# WHAT YOU NEED TO DO
Substitute "add-ons" for "endorsements" in the lines between the one holding "nds to suggest" and the one holding "s maintain stability", inclusive. Return only those lines, with nothing else changed.

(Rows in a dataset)
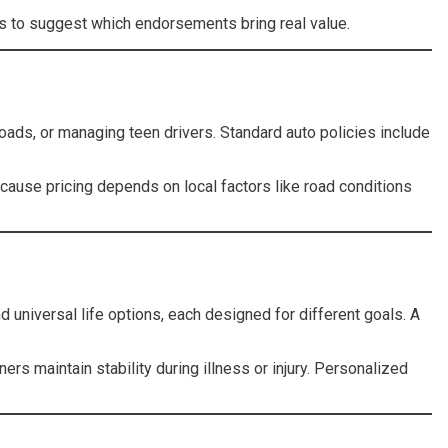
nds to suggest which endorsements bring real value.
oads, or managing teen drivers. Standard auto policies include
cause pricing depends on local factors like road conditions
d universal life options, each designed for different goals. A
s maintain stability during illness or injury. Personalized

...

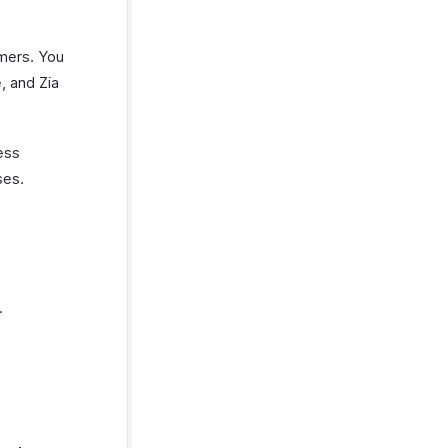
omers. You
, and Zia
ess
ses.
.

# ANSWER TO THIS PROBLEM
nds to suggest which add-ons bring real value.
oads, or managing teen drivers. Standard auto policies include
cause pricing depends on local factors like road conditions
d universal life options, each designed for different goals. A
s maintain stability during illness or injury. Personalized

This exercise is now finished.